-- STATED EXERCISE --
Reproduce the listing from the line with "collection date as typed: 19 Sep 1955" up to and including the line with "scientific name: Chamaedaphne calyculata", substituting "site" for "locality" and leaving everything else unchanged.

[A block of data]
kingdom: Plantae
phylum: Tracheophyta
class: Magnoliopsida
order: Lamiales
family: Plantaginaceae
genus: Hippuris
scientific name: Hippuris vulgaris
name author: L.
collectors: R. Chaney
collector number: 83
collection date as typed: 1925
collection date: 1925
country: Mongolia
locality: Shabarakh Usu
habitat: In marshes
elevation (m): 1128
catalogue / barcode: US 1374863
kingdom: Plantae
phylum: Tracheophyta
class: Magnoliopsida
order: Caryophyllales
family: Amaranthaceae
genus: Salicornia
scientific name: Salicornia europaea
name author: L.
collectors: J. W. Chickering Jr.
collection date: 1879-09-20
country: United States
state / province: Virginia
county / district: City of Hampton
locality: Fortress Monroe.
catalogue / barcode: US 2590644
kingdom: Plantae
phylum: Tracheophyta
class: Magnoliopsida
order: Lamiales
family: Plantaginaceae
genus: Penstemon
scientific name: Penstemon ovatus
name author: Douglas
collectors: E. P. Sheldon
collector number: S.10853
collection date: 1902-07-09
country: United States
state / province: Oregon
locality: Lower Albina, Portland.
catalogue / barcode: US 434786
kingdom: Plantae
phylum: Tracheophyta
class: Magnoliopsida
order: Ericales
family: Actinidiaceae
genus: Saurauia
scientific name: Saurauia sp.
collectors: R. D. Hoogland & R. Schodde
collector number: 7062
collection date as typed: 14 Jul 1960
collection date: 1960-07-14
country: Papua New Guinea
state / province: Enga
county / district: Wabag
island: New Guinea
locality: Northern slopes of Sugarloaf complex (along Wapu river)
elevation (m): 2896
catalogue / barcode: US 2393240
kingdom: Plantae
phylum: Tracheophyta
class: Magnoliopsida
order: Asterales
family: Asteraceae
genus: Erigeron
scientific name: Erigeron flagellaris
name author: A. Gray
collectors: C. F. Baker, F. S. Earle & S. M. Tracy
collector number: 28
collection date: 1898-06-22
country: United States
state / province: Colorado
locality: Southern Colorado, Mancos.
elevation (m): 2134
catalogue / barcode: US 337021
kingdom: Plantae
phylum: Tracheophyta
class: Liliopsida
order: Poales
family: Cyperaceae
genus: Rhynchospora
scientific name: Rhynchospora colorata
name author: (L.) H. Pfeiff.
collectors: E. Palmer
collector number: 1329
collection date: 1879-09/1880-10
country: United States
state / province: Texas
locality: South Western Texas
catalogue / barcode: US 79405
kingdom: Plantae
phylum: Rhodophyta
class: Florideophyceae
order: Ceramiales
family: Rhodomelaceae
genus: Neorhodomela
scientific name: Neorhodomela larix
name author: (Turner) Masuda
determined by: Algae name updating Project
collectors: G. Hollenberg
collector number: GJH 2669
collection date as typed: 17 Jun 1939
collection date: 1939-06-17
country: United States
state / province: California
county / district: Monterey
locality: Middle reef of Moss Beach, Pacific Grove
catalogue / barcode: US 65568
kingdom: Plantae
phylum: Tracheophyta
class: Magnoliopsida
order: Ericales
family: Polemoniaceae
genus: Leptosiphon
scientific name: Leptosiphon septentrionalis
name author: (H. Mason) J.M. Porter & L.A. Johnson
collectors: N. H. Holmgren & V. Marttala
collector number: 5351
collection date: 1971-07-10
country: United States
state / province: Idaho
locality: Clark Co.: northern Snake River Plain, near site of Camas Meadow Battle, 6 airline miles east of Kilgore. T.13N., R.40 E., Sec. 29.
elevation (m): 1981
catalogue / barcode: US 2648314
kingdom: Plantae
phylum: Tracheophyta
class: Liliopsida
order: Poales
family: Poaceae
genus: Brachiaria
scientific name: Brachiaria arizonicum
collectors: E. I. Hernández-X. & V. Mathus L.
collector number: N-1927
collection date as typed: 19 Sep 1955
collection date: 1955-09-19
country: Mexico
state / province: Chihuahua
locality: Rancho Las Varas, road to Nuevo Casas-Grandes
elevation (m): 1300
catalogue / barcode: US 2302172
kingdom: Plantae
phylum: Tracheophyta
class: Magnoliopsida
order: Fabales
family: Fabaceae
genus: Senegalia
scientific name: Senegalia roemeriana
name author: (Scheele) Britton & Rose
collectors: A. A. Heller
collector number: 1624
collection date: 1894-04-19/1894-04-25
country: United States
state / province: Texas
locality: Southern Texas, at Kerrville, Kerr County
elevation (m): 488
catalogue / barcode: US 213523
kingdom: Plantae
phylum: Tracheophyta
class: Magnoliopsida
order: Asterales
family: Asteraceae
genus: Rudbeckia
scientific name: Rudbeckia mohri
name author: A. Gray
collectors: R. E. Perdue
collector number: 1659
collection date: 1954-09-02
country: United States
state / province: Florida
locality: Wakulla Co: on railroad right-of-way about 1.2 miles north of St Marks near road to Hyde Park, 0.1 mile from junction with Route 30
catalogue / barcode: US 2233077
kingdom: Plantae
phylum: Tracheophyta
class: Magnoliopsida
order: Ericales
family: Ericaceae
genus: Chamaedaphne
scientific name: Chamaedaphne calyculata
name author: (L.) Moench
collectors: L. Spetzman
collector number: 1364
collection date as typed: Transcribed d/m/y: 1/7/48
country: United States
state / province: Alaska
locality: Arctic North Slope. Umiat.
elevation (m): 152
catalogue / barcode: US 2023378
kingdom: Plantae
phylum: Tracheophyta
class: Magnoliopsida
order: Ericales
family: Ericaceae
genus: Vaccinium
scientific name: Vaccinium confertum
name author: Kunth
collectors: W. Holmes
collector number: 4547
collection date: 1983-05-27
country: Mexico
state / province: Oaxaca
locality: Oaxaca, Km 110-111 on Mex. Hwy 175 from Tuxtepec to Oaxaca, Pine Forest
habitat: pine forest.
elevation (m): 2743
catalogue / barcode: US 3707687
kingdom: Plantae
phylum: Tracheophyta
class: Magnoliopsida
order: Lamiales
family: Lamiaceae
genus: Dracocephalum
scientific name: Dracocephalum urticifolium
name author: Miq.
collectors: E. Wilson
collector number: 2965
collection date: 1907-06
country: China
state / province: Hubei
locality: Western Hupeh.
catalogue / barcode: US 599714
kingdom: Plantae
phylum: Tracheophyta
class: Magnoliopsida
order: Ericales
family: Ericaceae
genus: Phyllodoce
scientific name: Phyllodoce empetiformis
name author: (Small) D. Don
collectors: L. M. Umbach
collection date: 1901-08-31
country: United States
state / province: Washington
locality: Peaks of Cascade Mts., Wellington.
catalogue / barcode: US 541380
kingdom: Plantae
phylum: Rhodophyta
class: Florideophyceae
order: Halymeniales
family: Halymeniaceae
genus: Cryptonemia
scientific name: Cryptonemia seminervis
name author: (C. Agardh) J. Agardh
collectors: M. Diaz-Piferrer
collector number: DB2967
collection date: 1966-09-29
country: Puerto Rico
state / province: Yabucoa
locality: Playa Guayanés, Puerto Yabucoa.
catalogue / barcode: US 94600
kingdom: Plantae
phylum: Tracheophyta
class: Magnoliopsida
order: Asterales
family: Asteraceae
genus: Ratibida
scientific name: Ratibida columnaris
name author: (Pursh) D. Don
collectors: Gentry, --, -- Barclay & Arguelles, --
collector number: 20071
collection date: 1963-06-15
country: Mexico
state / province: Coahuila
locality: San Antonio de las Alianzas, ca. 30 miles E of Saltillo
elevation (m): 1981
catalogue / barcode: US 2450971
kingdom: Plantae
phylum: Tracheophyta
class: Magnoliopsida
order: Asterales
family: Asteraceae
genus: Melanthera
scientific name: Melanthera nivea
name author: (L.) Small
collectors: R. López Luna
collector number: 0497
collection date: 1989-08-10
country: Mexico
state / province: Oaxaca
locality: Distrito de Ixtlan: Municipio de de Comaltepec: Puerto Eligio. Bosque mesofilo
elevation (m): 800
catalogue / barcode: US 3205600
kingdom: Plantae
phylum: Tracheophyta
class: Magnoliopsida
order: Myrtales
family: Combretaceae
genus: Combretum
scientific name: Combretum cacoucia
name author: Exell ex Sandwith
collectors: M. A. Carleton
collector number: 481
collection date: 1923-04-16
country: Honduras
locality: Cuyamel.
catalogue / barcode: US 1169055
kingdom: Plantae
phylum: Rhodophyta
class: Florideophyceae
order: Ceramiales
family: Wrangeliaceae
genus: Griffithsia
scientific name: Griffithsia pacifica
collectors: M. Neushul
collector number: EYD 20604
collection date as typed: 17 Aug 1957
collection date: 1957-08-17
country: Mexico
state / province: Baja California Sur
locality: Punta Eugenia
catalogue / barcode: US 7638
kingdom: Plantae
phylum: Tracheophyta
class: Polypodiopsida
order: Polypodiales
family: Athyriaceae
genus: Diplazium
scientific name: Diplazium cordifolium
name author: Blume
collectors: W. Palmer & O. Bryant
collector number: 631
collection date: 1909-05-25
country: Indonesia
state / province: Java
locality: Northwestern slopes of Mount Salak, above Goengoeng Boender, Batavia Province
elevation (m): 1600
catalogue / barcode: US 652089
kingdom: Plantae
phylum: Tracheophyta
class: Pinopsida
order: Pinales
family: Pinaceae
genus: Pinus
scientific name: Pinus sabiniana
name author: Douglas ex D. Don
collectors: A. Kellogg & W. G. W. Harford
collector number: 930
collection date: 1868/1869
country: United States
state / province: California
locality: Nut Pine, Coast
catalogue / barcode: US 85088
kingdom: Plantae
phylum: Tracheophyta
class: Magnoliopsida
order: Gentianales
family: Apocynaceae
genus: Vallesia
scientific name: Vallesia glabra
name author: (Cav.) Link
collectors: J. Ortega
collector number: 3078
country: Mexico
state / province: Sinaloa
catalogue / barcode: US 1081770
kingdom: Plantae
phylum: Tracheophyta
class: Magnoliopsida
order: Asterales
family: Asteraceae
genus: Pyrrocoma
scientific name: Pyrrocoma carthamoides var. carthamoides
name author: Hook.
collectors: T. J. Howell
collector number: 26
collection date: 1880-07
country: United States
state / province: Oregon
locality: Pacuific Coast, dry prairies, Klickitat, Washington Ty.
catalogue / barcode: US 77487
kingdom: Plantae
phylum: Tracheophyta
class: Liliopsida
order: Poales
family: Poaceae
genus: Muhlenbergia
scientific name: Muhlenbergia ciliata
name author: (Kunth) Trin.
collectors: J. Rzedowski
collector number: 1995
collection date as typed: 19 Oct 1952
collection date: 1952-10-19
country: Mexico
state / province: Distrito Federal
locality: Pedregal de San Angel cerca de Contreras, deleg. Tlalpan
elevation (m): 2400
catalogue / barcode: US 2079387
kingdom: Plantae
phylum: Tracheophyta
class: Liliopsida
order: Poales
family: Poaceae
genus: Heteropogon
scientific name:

-- THE OUTPUT --
collection date as typed: 19 Sep 1955
collection date: 1955-09-19
country: Mexico
state / province: Chihuahua
site: Rancho Las Varas, road to Nuevo Casas-Grandes
elevation (m): 1300
catalogue / barcode: US 2302172
kingdom: Plantae
phylum: Tracheophyta
class: Magnoliopsida
order: Fabales
family: Fabaceae
genus: Senegalia
scientific name: Senegalia roemeriana
name author: (Scheele) Britton & Rose
collectors: A. A. Heller
collector number: 1624
collection date: 1894-04-19/1894-04-25
country: United States
state / province: Texas
site: Southern Texas, at Kerrville, Kerr County
elevation (m): 488
catalogue / barcode: US 213523
kingdom: Plantae
phylum: Tracheophyta
class: Magnoliopsida
order: Asterales
family: Asteraceae
genus: Rudbeckia
scientific name: Rudbeckia mohri
name author: A. Gray
collectors: R. E. Perdue
collector number: 1659
collection date: 1954-09-02
country: United States
state / province: Florida
site: Wakulla Co: on railroad right-of-way about 1.2 miles north of St Marks near road to Hyde Park, 0.1 mile from junction with Route 30
catalogue / barcode: US 2233077
kingdom: Plantae
phylum: Tracheophyta
class: Magnoliopsida
order: Ericales
family: Ericaceae
genus: Chamaedaphne
scientific name: Chamaedaphne calyculata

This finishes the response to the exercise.